The West realized that Russia’s policy in this and other conflicts during the post-Soviet era aimed at institutionalizing uncertainty. Western policymakers tried to convince Azerbaijani officials that they should yield Nagorno-Karabakh to Armenia. (I myself witnessed closed official meetings where Westerners spoke about the need to accept as a fait-accompli the results of the 1988–94 First Karabakh War). In their opinion, such a resolution would enable both countries to remove Moscow’s control, even though this proposal envisaged it at the expense of Azerbaijan’s internationally recognized territory.
In 2007–9, France, Russia, and the United States proposed the so-called Madrid Principles, which recommended that the seven regions be returned to Azerbaijani control and that the issue of Nagorno-Karabakh be postponed to some later time when more reconciliatory conditions might enable the resolution of this issue through a “legally binding _expression_ of will.” Both Armenia and Azerbaijan accepted the Madrid Principles, but Yerevan received no international pressure to move forward with their implementation.

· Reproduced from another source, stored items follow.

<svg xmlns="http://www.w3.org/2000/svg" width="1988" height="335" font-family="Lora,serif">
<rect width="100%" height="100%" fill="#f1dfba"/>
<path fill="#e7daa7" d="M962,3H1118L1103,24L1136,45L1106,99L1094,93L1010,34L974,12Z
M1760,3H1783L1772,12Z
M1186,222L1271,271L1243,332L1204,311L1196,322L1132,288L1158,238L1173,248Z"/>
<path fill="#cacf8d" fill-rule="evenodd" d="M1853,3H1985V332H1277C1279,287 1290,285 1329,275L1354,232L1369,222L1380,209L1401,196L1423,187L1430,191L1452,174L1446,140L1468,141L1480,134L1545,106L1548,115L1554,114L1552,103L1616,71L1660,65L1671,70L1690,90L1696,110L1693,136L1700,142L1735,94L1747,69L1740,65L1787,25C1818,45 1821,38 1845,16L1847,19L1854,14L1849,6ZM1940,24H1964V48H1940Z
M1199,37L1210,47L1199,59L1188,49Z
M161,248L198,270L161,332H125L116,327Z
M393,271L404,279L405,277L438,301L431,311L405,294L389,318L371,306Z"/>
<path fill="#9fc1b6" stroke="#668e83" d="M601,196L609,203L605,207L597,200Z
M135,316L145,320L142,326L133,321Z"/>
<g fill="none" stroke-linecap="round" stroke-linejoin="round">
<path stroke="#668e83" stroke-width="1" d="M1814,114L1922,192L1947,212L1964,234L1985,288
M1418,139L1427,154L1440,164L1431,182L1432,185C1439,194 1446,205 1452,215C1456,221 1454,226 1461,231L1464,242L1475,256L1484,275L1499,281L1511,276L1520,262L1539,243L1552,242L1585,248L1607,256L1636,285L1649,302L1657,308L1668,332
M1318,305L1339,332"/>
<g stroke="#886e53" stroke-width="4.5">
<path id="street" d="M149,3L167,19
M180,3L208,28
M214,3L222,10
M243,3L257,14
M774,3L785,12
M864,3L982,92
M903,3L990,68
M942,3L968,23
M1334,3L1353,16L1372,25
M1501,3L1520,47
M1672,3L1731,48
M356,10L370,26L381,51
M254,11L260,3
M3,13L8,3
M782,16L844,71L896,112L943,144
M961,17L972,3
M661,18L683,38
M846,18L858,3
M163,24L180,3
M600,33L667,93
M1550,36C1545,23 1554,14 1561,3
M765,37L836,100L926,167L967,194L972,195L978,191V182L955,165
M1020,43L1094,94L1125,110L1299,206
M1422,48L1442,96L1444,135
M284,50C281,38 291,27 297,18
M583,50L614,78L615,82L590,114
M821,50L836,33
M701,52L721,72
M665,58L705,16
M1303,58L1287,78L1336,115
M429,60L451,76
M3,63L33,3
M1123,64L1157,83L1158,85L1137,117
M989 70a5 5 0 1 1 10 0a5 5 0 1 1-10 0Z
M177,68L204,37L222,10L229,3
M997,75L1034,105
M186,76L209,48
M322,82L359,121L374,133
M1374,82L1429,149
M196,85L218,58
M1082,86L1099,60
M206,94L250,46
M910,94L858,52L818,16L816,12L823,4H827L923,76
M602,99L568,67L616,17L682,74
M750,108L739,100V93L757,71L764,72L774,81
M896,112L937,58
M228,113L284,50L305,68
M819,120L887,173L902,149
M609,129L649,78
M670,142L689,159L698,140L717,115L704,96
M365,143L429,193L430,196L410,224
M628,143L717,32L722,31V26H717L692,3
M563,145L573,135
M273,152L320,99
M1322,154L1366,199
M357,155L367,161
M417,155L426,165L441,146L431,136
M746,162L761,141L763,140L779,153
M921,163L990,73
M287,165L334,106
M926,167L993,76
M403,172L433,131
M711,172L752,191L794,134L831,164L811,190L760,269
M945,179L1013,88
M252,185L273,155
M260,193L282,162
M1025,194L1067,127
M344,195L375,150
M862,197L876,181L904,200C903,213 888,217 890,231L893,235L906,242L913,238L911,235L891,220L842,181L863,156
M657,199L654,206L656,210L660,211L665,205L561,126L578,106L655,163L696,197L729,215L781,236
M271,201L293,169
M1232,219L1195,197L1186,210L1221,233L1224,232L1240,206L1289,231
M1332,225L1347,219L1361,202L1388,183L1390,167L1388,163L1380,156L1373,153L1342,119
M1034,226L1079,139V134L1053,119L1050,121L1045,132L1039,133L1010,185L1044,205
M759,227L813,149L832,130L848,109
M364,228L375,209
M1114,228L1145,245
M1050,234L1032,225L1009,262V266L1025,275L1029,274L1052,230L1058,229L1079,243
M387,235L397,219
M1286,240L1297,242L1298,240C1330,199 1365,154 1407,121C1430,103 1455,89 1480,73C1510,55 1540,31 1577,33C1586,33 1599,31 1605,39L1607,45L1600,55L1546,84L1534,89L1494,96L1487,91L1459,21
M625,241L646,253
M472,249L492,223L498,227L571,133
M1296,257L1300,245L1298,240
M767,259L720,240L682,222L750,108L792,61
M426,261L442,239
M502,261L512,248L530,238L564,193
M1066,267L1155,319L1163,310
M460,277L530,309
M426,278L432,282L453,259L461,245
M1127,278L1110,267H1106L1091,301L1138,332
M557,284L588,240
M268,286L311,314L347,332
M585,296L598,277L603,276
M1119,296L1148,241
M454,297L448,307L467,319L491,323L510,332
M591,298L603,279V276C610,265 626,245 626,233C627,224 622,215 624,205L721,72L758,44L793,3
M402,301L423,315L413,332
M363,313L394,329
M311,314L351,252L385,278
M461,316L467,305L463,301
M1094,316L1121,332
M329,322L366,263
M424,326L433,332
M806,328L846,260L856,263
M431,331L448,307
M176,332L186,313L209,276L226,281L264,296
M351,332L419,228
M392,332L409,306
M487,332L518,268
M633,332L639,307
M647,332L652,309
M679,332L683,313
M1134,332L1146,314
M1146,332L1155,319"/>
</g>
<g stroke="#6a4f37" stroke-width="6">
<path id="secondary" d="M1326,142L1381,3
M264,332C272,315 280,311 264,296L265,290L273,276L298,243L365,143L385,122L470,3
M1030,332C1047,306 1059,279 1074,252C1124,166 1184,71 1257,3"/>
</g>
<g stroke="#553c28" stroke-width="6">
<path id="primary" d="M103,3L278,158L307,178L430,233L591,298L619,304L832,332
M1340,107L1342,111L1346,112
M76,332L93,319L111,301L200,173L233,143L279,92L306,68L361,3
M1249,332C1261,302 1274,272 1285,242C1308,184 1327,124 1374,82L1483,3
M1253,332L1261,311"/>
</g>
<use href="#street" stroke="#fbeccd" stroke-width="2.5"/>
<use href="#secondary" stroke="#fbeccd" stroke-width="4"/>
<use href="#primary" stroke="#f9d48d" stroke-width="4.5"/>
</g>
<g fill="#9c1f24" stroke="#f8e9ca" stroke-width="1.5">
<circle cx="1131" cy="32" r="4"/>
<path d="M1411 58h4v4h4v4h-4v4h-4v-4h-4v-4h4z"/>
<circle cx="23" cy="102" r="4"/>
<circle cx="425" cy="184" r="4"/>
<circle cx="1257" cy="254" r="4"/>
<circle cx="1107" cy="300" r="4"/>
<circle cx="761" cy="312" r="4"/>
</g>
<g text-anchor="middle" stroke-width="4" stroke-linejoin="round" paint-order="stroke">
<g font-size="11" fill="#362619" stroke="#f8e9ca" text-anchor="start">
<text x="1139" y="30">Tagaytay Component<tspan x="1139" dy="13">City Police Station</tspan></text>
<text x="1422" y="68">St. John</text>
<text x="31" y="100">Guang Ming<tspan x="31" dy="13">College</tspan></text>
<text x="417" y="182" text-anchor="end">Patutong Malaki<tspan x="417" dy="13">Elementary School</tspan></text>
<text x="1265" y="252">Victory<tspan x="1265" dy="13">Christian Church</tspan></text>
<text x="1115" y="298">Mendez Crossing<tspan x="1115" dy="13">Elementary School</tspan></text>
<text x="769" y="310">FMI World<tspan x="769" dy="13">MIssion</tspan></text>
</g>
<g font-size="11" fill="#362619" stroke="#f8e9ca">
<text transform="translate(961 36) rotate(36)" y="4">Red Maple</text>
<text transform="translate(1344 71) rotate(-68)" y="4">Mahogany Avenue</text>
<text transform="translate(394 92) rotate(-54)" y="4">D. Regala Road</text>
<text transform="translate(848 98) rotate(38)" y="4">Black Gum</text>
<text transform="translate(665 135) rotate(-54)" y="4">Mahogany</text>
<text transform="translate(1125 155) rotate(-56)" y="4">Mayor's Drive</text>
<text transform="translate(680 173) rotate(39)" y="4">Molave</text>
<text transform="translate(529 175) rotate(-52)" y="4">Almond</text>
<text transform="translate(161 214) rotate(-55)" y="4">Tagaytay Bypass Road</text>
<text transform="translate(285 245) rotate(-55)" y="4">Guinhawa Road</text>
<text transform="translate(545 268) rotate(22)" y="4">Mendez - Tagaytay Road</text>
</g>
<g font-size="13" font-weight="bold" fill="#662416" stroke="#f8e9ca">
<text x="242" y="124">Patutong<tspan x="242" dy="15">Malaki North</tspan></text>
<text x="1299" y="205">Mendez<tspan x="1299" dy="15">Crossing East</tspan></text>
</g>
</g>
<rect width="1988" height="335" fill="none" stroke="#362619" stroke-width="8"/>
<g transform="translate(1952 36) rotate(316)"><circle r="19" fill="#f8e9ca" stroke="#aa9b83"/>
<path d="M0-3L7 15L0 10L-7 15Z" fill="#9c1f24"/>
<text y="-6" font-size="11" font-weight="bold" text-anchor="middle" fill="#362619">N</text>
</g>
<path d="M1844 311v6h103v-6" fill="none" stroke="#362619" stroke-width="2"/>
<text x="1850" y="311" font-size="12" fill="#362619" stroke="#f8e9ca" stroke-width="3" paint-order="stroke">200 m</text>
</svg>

More recently, Moscow responded more favorably toward addressing Baku’s demands, perhaps in acknowledgment of Azerbaijan’s growing military and economic power. In the 2010s, Russia began reassessing its relations with Azerbaijan and Armenia as, in both countries, discontent toward Moscow became more visible, especially after the revolution in Armenia in 2018.

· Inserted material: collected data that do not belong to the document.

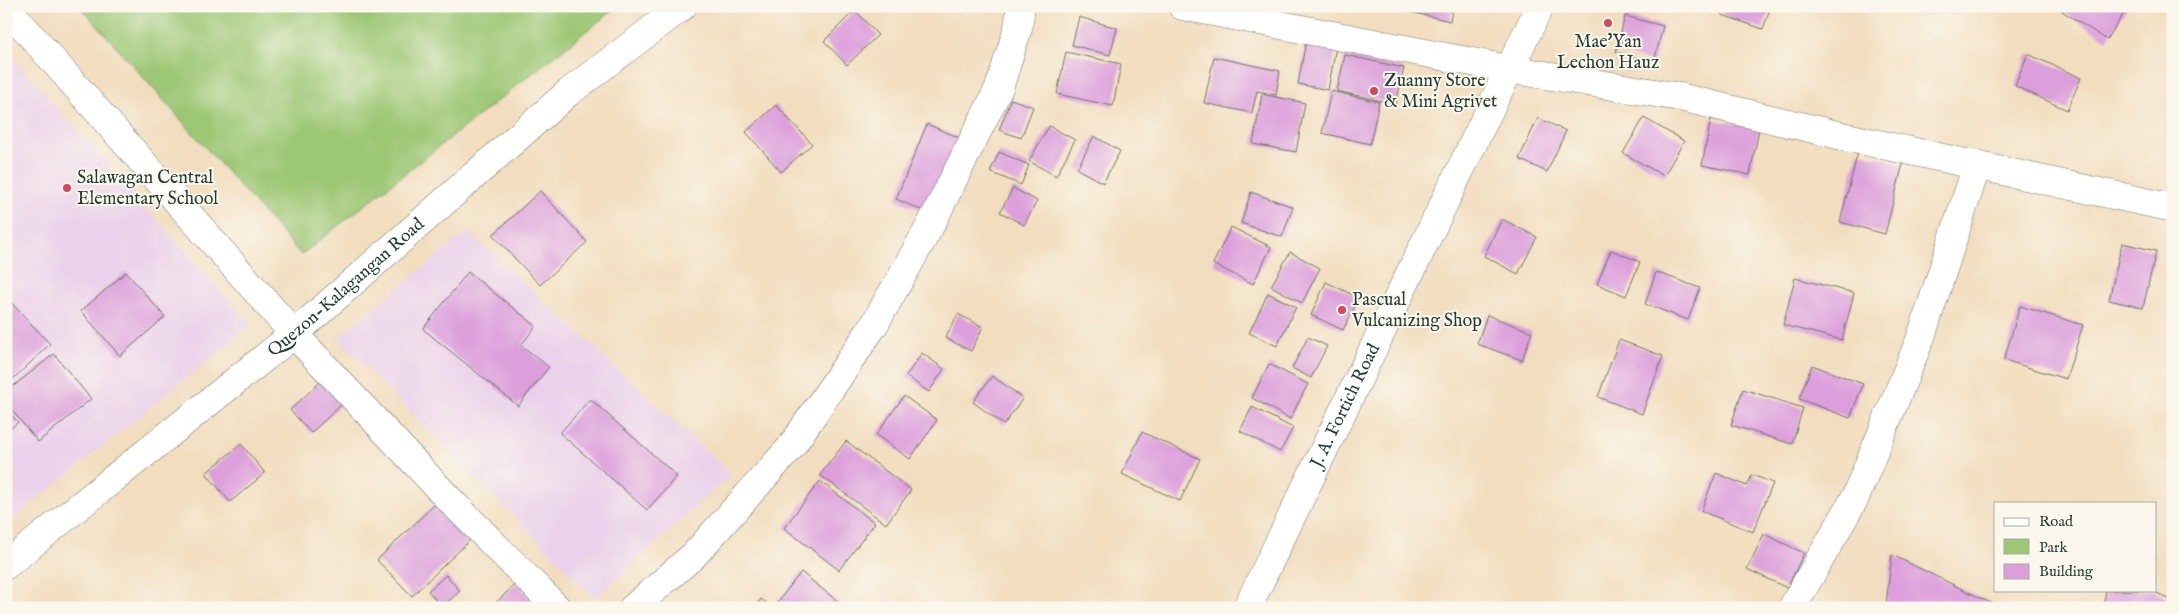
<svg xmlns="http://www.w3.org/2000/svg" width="2179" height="614" font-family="'IM FELL English',serif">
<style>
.built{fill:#ebd1eb}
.green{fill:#9cc774;stroke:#5e8254}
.building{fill:#dc9fdc}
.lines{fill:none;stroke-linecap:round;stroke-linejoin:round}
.minor-casing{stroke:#697564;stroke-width:29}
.major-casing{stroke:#697564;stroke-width:29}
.highway-casing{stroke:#697564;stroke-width:29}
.minor{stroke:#fff;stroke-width:28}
.major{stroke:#fff;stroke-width:28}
.highway{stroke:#fff;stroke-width:28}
.poi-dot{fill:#d1495b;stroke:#fbf7ec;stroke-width:2}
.labels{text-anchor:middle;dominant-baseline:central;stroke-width:4;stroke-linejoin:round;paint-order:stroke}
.poi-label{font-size:18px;fill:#1f3d34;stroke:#fbf7ec;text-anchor:start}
.street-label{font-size:18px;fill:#1f3d34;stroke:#fbf7ec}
</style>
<rect width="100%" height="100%" fill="#fbf7ec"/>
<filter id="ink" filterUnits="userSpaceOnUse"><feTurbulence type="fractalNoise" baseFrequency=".02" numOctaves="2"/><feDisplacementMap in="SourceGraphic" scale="10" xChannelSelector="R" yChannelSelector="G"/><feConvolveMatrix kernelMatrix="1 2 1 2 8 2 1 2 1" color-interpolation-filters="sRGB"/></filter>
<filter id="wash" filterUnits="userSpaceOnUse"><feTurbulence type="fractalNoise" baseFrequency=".0096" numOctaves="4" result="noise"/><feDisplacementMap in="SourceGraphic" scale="20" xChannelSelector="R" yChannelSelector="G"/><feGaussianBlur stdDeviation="1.12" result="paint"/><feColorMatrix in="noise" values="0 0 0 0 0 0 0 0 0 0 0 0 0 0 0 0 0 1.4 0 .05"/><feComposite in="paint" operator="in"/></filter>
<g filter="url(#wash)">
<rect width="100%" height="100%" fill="#f2ddbe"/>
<path class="built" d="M6,50L251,325L6,525Z
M468,231L731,474L595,598L337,338Z"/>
<path class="green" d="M80,6H618L301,255Z"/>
<g id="blocks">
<path class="building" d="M1398,6H1453L1450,21L1397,9Z
M1725,6H1771L1763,29L1722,15Z
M2065,6H2125L2127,8L2107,40L2062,11Z
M855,10L878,35L847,65L824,41Z
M1625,16L1663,26L1654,62L1616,52Z
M1079,17L1117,28L1110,55L1072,45Z
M1306,41L1336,47L1328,90L1298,84Z
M1066,52L1121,64L1113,106L1057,94Z
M2028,54L2081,78L2067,110L2015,86Z
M1345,55L1404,68L1396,104L1337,91Z
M1214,57L1280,71L1276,95L1257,91L1252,113L1204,103Z
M1331,91L1379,102L1370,144L1322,133Z
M1262,94L1305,103L1296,152L1253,144Z
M1011,99L1033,107L1021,138L999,130Z
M776,105L812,144L781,172L746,132Z
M1538,118L1566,131L1547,172L1519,159Z
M1644,118L1684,141L1664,176L1623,153Z
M1711,119L1759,129L1750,175L1702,165Z
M927,124L960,138L928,213L896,199Z
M1049,126L1075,140L1056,176L1029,161Z
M1094,136L1120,151L1103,183L1077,169Z
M999,152L1029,165L1021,185L990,172Z
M1858,152L1903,164L1885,234L1840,222Z
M1013,188L1037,201L1024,225L1000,212Z
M540,191L587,242L540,285L493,235Z
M1251,192L1293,207L1282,237L1241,223Z
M1502,219L1537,237L1518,274L1484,256Z
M1231,227L1271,247L1253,284L1213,264Z
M2122,243L2156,251L2143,308L2109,300Z
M1611,250L1640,262L1626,296L1597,284Z
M1290,252L1320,268L1302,303L1271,286Z
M126,272L165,317L120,356L81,311Z
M468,272L536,326L521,345L549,367L518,406L423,329Z
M1656,272L1700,288L1688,320L1645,304Z
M1795,278L1854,293L1842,340L1783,325Z
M1326,282L1359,298L1343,330L1311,315Z
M1268,293L1296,307L1277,346L1249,333Z
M6,297L50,344L10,382L6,377Z
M2020,306L2083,325L2066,379L2004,360Z
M958,314L983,327L971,351L945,338Z
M1487,315L1532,332L1522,360L1477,344Z
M1308,337L1327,346L1311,378L1292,368Z
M1619,340L1663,356L1642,414L1598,397Z
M922,353L944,369L929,392L906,376Z
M54,354L91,399L38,442L6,403V392Z
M1269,364L1308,384L1290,419L1252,398Z
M1812,365L1863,384L1850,418L1799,399Z
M992,376L1023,398L1004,425L973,402Z
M320,382L341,405L311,433L290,410Z
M1743,389L1803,408L1792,444L1731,425Z
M904,396L937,420L910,459L876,435Z
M590,399L677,476L647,510L560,433Z
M1252,407L1293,428L1280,452L1240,431Z
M6,409L18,422L6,432Z
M1142,432L1200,459L1180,501L1122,474Z
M846,441L911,490L886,524L820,475Z
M241,444L265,473L230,502L206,473Z
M1716,473L1747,486L1752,475L1773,483L1753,532L1701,511Z
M820,481L875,523L839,570L784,528Z
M436,503L471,539L412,596L377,560Z
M1764,534L1804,553L1787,588L1747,569Z
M1892,555L1995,605L1994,608H1897L1886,604Z
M801,572L846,608H781L776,604Z
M446,575L460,591L442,607L428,591Z
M517,583L539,608H490Z
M2106,590H2151L2173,601V608H2103Z
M761,599L773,608H754Z"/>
</g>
</g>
<g filter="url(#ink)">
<use href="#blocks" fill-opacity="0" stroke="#697564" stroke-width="1"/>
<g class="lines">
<g class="minor-casing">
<path id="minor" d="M6,7L294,334L446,496L557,608
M1508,69L1680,97L1846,137L2173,208
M633,608L694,555L791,447L874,325L930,226L999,88L1018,28L1021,6
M1792,608L1855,498L1921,337L1977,165"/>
</g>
<g class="major-casing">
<g id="major">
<path d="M1182,6L1508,69"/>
<path id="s1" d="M6,565L294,334L569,92L683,6"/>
</g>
</g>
<g class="highway-casing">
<g id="highway">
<path id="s2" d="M1247,608L1540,6"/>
</g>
</g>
<use href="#minor" class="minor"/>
<use href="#major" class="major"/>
<use href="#highway" class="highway"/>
</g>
</g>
<g class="poi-dot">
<circle cx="1608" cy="23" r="5"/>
<circle cx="1374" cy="91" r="5"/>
<circle cx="67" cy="188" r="5"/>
<circle cx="1342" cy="310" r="5"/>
</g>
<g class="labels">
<g class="poi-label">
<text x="1608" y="42" text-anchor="middle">Mae'Yan<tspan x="1608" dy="21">Lechon Hauz</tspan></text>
<text x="1384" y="81">Zuanny Store<tspan x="1384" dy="21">&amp; Mini Agrivet</tspan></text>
<text x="77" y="178">Salawagan Central<tspan x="77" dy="21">Elementary School</tspan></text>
<text x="1352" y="300">Pascual<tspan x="1352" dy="21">Vulcanizing Shop</tspan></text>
</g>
<g class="street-label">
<text stroke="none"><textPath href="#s1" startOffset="439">Quezon-Kalagangan Road</textPath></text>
<text stroke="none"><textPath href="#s2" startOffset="225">J. A. Fortich Road</textPath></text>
</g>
</g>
<rect width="2179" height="614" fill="none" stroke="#fbf7ec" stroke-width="25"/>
<rect x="1994" y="502" width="162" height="90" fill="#fbf7ec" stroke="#a3ada2"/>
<rect x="2004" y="518" width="25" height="8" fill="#ffffff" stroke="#a3ada2"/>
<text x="2039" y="526" font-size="15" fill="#1f3d34">Road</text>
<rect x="2004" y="539" width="25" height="15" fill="#9cc774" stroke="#a3ada2"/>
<text x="2039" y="552" font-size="15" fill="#1f3d34">Park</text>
<rect x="2004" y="564" width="25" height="15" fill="#dc9fdc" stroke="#a3ada2"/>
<text x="2039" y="576" font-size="15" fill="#1f3d34">Building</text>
</svg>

In 2011, Russia proposed the Kazan formula, which stipulated the immediate return of five occupied regions outside of Nagorno-Karabakh, thus excluding Lachin and Kelbajar, which lie between Armenia and Nagorno-Karabakh. However, still shielded by Russia’s military and with international support from Western powers with influential Armenian diasporas such as in France and the United States, among others, Yerevan continued its policy of flouting international norms. Events in Georgia in 2008 and Ukraine in 2014, and developments around the independence of Kosovo, created a false perception that Armenia was winning by ignoring successive proposed settlements and international resolutions.
Azerbaijan’s incumbent president Ilham Aliyev, unlike many other post-Soviet leaders, managed to build a constructive relationship with Moscow and avoided antagonizing rhetoric. The result is that, during the Second Karabakh War, President Vladimir Putin repeatedly acknowledged that the occupied territories of Azerbaijan had straightforward, internationally recognized status and Russia’s obligation to Armenia did not extend beyond Armenia’s borders. In other conflicts, Moscow has not hesitated to interfere on foreign soil.